Ideas Have Consequences by Richard M. Weaver

Ideas Have Consequences by Richard M. Weaver

Author:Richard M. Weaver [Weaver, Richard M.]
Language: eng
Format: epub, azw3
Tags: Nonfiction
Publisher: University of Chicago Press
Published: 2013-11-04T05:00:00+00:00


6

The Spoiled-Child Psychology

Wherever the typical mass character becomes universal, all higher values are as good as lost.

RAUSCHNING

Having been taught for four centuries, more or less, that his redemption lies through the conquest of nature, man expects his heaven to be spatial and temporal, and, beholding all things through the Great Stereopticon, he expects redemption to be easy of attainment. Only by these facts can we explain the spoiled-child psychology of the urban masses. The scientists have given him the impression that there is nothing he cannot know, and false propagandists have told him that there is nothing he cannot have. Since the prime object of the latter is to appease, he has received concessions at enough points to think that he may obtain what he wishes through complaints and demands. This is but another phase of the rule of desire.

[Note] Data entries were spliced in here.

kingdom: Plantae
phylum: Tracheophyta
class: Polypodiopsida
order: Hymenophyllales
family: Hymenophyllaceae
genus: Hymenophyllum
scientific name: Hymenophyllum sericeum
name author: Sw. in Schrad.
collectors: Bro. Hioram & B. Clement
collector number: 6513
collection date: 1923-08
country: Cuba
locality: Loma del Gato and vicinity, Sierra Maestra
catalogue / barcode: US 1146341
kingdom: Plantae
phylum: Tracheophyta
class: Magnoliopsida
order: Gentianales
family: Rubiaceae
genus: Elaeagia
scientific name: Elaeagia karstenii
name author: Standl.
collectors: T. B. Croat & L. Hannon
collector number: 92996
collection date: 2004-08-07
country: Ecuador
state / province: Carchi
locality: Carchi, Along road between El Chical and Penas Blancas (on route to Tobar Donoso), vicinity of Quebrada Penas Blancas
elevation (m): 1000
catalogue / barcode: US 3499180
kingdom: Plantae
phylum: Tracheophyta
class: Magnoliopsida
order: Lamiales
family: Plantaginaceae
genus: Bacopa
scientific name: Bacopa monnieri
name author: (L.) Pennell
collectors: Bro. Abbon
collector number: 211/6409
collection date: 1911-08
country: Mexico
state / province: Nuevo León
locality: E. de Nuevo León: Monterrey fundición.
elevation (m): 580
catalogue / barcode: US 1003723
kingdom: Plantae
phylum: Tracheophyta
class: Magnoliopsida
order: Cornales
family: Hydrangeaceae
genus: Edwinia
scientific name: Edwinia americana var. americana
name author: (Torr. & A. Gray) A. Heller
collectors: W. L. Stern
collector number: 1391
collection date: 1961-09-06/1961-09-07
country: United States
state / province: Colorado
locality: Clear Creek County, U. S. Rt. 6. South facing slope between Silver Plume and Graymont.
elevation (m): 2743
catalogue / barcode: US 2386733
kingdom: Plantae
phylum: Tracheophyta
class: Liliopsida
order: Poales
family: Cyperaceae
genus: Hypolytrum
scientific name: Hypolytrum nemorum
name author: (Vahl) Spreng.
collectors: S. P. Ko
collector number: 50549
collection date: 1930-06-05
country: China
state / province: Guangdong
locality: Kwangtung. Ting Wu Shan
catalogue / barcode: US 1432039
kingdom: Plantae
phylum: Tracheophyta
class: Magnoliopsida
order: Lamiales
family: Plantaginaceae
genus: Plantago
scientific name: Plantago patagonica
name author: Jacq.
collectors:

The spoiled child has not been made to see the relationship between effort and reward. He wants things, but he regards payment as an imposition or as an expression of malice by those who withhold for it. His solution, as we shall see, is to abuse those who do not gratify him.

No one can be excused for moral degradation, but we are tempted to say of the urban dweller, as of the heathen, that he never had an opportunity for salvation. He has been exposed so unremittingly to this false interpretation of life that, though we may deplore, we can hardly wonder at the unreasonableness of his demands. He has been given the notion that progress is automatic, and hence he is not prepared to understand impediments; and the right to pursue happiness he has not unnaturally translated into a right to have happiness, like a right to the franchise. If all this had been couched in terms of spiritual insight, the case would be different, but when he is taught that happiness is obtainable in a world limited to surfaces, he is being prepared for that disillusionment and resentment which lay behind the mass psychosis of fascism. He has been told in substance that the world is conditioned, and when unconditioned forces enter to put an end to his idyl, he naturally suffers frustration. His superiors in the hierarchy of technology have practiced an imposition upon him, and in periodic crises he calls them to account.

Let us consider an ordinary man living in Megalopolis. The Stereopticon has so shielded him from sight of the abysses that he conceives the world to be a fairly simple machine, which, with a bit of intelligent tinkering, can be made to go. And going, it turns out comforts and whatever other satisfactions his demagogic leaders have told him he is entitled to. But the mysteries are always intruding, so that even the best designed machine has been unable to effect a continuous operation. No less than his ancestors, he finds himself up against toil and trouble. Since this was not nominated in the bond, he suspects evildoers and takes the childish course of blaming individuals for things inseparable from the human condition.